» Text provided
Sunday, March 26, 2006

The Game of Life

Today was the first time I'd played tennis in a long while... and had fun. I can't really remember the last time I didn't spend 95% of my time on the court beating myself up and the other 5% trying to play shrink to my doubles partner. Maybe the counsellor was right - taking some time off from as many responsibilities as I could would be good for my soul.

5 years ago I'd play tennis nearly every day. Then came all the small responsibilities... they'd snuck up on me, one by one, until I got to the point where I'd be lucky if I did anything recreational in a week. And so my physical conditioning took a plunge, as well as my emotional health I suppose - I'm sure I could have been a real bitch to people who'd made my work just that bit tougher.

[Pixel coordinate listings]
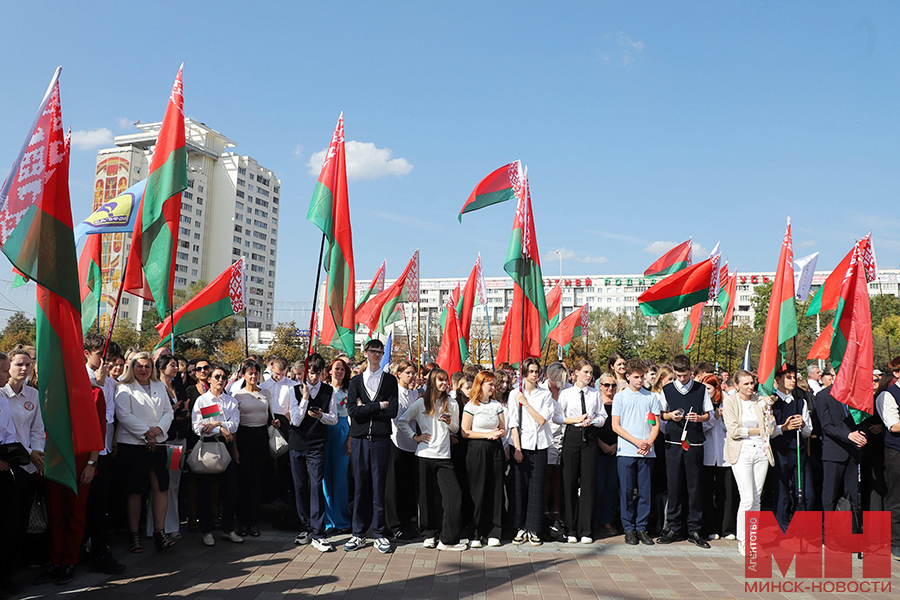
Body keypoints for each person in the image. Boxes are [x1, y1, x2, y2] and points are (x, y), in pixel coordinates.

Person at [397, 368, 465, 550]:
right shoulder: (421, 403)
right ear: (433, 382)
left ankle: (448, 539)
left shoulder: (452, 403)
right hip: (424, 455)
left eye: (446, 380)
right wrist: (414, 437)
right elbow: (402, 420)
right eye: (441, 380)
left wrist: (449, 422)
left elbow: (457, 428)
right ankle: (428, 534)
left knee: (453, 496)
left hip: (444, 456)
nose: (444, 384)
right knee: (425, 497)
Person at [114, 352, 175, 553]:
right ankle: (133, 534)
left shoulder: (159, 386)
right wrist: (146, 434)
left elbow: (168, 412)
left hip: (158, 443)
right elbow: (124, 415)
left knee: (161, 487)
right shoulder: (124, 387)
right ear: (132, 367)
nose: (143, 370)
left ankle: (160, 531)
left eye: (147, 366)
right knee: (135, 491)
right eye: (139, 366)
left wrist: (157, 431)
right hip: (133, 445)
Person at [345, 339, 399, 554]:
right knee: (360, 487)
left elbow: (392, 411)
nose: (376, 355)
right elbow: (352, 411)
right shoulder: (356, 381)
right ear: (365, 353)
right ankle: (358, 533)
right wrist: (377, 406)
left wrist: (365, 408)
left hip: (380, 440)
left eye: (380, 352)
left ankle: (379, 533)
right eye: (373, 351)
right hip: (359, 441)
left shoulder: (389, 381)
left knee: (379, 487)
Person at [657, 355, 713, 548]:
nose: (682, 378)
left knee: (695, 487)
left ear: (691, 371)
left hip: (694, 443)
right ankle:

* * *

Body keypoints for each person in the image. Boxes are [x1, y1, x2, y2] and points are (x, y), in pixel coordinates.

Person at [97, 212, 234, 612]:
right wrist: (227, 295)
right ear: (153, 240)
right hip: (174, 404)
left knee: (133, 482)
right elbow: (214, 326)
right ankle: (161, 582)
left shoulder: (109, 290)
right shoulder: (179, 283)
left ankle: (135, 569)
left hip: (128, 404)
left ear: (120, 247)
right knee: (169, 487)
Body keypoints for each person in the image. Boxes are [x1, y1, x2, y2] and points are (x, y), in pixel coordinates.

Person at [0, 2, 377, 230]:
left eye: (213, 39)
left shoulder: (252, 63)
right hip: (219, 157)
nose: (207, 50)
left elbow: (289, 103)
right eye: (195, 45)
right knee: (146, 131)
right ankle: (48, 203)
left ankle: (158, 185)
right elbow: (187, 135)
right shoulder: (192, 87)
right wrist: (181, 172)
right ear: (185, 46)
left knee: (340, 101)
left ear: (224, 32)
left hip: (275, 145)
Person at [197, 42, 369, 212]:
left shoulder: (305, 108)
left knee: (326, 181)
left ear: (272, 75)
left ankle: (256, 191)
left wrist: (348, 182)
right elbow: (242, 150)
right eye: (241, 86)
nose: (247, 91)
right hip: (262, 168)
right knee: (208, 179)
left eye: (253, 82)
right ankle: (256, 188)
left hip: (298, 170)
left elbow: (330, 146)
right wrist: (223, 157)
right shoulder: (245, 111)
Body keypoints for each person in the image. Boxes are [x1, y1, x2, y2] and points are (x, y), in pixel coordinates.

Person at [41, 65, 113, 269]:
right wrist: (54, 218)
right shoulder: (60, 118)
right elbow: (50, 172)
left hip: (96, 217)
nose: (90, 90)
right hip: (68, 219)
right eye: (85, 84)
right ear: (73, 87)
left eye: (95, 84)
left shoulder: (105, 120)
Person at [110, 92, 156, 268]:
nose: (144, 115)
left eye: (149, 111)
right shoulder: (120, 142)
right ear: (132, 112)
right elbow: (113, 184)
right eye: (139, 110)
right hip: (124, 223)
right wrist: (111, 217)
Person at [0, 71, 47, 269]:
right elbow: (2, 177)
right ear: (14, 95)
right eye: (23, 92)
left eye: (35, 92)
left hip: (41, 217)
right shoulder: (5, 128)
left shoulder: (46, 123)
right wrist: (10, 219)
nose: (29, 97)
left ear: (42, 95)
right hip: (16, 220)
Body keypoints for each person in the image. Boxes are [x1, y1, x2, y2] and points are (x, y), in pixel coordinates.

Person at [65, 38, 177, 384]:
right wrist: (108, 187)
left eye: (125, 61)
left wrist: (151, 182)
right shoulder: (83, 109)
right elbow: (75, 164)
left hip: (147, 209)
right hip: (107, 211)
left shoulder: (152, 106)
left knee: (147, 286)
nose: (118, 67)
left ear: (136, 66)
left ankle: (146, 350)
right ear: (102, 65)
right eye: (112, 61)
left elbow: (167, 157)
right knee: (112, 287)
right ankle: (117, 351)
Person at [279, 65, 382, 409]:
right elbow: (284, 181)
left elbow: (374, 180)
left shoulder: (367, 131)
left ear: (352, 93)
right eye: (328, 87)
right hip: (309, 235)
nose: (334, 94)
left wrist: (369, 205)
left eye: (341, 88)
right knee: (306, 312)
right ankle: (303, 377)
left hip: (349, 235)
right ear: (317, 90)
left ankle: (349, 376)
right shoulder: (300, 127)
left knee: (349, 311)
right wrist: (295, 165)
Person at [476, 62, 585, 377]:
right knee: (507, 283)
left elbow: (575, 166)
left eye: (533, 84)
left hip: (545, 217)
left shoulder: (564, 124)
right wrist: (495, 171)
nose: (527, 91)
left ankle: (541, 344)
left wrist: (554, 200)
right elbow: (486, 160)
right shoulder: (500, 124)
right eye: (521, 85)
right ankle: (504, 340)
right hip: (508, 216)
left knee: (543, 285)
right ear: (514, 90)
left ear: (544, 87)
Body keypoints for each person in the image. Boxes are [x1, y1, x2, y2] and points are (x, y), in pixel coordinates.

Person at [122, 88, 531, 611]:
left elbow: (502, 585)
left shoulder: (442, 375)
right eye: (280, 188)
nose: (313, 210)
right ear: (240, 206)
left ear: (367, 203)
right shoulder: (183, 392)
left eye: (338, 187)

» What to produce
Quote everything from "The Game of" down to "that bit tougher." in the blog post about playing tennis again above.

» Written answer
The Game of Life

Today was the first time I'd played tennis in a long while... and had fun. I can't really remember the last time I didn't spend 95% of my time on the court beating myself up and the other 5% trying to play shrink to my doubles partner. Maybe the counsellor was right - taking some time off from as many responsibilities as I could would be good for my soul.

5 years ago I'd play tennis nearly every day. Then came all the small responsibilities... they'd snuck up on me, one by one, until I got to the point where I'd be lucky if I did anything recreational in a week. And so my physical conditioning took a plunge, as well as my emotional health I suppose - I'm sure I could have been a real bitch to people who'd made my work just that bit tougher.